Но она всегда так говорит.
— Твоя очередь, — напоминаю я, бросая в камин еще одно жалкое полешко.
— А может, не надо? — спрашивает Нора. — Может, я вместо этого схожу в туалет, отвечу на телефонный звонок или сделаю еще что-нибудь нудное и отвлекающее от сюжета?
— Нет. И вообще, у нас нет телефона. — (К нам даже почтальон не звонит. Даже единожды.) — Расскажи про свою красавицу-сестру, которая умерла в день, когда я родилась.
Нора вздыхает так глубоко, что ее вздохом можно было бы измерить глубину пролива.
— Это весьма неправдоподобная история, и тебе будет трудно поверить в ее истинность. Итак… сначала была Дейрдре, которая умерла, потом Лахлан, потом — через год — Эффи, зачатая в грозу и рожденная во время землетрясения.
— В Шотландии?
— Маленького землетрясения. Они тут бывают. Иногда.
— Очень редко.
— Она родилась в день зимнего солнцестояния, когда мир погружается во тьму и все живое уходит обратно в землю. Когда земля спит. Однако Эффи была неугомонна и скоро совсем замучила хрупкую здоровьем Марджори. С виду казалось, что Эффи обладает природой саламандры, что ее стихии — огонь и воздух или какая-то иная нематериальная субстанция, но на самом деле она происходила из некой темной подземной дыры. Злобный дух, коварный келпи. Только Лахлан ее терпел, и то потому, что был слеплен из той же порочной глины. Когда они были вместе, их подлинное «я» раскрывалось наиболее глубоко.

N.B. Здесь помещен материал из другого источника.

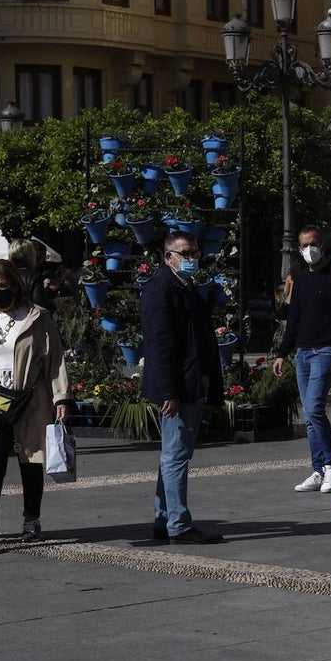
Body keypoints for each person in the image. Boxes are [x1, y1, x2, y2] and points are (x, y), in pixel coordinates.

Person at [0, 260, 71, 553]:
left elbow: (55, 360)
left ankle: (31, 520)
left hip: (31, 399)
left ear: (15, 284)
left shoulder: (38, 318)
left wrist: (61, 397)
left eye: (3, 285)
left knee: (30, 462)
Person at [140, 231, 224, 544]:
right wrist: (169, 392)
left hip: (190, 382)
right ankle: (178, 524)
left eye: (195, 253)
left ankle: (165, 518)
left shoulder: (183, 286)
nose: (192, 259)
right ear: (168, 256)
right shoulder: (161, 288)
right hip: (179, 387)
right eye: (185, 253)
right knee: (175, 455)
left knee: (173, 455)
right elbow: (160, 345)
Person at [274, 225, 331, 493]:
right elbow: (294, 318)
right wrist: (282, 353)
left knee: (314, 409)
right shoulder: (301, 278)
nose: (309, 249)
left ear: (322, 245)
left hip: (326, 350)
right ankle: (319, 470)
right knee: (309, 415)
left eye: (313, 243)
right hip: (303, 352)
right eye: (304, 245)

Эти двое были необузданны и дики. Марджори и Дональд, похоже, не знали, что с ними делать. Родив три раза за три года, Марджори так и не оправилась и скоро начала искать утешение в бутылке джина, а Дональд, конечно, был уже в преклонных годах, да и вообще никогда особо не интересовался своими детьми. Так что воспитание Эффи и Лахлана оставили на откуп череде нянек и гувернанток. Ни одна из нянек и гувернанток долго не выдерживала — ходили слухи, что одна из них даже попала в больницу (вышла какая-то история с какао и липучкой для мух). Точно известно, что одна «парадная» горничная покинула дом с рукой в гипсе и отступными в кармане. Какая бы беда ни случалась, Эффи и Лахлан неизменно оказывались неподалеку. Марджори называла это проказами и осушала очередной стакан джина.